И они встали – Дима и мать моя; мать – медленно, опираясь руками на скамеечку и батожок, охая; Дима – вдруг расторопно – подпекло его что будто снизу.

А у меня глаза на ельник – укололись словно – и слезятся. И так тошно – не пережить, кажется. Пережил.

– Ну ладно, мама, – говорю. И заело будто: – Ладно, ладно.

– Ладно, ладно, – вторит и она мне, словно эхо.

– Как рамы зимние на лето выставишь, – говорю, – мох этот уберёшь, я и приеду… Постараюсь.

– Угу, – говорит мать, не размыкая губ. И говорит, разжав их еле-еле, видно: – Ты бы писал хоть. То зимой-то… Письмо почитаешь – легче…
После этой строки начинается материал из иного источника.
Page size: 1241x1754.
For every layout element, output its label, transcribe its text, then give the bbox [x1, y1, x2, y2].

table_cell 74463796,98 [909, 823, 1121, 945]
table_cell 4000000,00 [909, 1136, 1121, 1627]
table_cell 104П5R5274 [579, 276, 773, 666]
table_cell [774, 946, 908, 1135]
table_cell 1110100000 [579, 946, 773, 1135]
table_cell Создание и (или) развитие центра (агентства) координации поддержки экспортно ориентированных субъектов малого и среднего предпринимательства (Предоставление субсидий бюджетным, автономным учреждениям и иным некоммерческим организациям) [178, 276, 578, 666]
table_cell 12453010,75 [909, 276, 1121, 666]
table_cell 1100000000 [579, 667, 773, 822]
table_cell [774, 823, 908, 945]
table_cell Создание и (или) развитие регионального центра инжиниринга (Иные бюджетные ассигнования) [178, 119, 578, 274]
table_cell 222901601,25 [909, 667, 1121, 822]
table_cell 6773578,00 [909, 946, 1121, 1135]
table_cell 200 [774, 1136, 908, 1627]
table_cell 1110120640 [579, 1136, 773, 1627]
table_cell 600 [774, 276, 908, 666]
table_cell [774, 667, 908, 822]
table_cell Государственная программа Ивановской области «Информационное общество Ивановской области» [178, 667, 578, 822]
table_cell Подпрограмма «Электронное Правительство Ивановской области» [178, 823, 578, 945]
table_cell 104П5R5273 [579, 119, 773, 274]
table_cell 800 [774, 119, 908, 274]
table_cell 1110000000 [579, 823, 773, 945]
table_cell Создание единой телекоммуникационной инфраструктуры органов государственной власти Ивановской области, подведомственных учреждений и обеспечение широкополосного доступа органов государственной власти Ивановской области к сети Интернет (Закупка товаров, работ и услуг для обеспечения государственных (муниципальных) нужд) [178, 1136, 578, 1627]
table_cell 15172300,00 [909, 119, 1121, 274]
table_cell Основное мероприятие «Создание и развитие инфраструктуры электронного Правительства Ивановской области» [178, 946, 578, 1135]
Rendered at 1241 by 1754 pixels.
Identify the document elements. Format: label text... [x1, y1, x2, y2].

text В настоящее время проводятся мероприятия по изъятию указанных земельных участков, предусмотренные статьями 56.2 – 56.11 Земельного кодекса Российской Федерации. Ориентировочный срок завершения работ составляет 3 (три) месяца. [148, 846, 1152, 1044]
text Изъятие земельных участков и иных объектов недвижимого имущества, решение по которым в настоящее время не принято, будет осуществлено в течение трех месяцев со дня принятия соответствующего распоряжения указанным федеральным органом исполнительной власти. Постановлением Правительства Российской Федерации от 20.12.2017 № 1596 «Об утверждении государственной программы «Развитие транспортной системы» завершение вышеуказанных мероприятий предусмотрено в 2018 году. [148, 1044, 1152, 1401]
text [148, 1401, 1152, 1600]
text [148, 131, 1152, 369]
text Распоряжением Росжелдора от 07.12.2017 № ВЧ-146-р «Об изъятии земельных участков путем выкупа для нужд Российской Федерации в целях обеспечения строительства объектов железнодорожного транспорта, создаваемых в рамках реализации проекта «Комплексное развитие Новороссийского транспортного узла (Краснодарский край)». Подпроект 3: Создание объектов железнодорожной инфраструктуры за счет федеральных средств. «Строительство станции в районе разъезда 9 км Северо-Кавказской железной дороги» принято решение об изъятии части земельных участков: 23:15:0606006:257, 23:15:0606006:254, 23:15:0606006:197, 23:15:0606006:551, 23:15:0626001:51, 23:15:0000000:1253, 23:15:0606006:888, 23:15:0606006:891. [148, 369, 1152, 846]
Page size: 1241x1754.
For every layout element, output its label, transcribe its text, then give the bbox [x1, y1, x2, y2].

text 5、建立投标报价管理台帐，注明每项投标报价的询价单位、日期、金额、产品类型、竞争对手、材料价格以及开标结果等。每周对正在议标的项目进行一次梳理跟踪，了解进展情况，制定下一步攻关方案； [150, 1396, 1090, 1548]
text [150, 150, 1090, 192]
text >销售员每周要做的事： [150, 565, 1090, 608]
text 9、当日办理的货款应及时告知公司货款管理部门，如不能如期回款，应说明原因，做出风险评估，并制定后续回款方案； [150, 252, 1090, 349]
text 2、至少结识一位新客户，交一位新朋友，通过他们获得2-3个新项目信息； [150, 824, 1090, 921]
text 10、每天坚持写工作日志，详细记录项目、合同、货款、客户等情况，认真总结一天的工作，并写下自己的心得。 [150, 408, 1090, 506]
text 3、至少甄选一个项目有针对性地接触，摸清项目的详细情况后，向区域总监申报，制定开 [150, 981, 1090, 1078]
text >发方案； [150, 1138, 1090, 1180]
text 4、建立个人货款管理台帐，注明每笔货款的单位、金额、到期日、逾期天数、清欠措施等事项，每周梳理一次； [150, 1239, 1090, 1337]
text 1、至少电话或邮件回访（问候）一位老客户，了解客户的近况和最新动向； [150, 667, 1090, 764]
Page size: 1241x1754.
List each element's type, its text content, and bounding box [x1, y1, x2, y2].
Обнял я её – себя осилил – как противника, душевный увалень – не любо: проявить чувство – как погибнуть. Дрожит она у меня в руках, маленькая: усохла – не раскрошить бы. В землю проваливается словно – ускользает. Коровой от неё пахнет – утром-то управлялась – да и запах этот не выветривается, навечно въелся – как никотин в ногти у заядлого курильщика – за жизнь-то. Диму боком чувствую – смущаюсь. Тот взглядом – в сторону – что будто в окружающем нас пространстве выискивает. Пусть уж. Отыщет, может.

Отстранился от матери я – как лист от ветки – оторвался: осень.

– Поехали, – говорю – как повелел.

– Поехали, – говорит Дима – как подчинился.

– С Богом, – говорит мать – подавленная. И совсем уже шёпотом, но разбираю: – Бла-ослови, Осподи, сохрани дитя моё в дороге… Ну, и сопутника… Спаси их, Осподи, помилуй.

Будто в воде – вздохнул и – захлебнулся, ноги в илу увязли словно – и не вынырнуть.

Сели мы с Димой в машину. Тронулись. Как в пропасть. До тракта медленно, словно крадучись.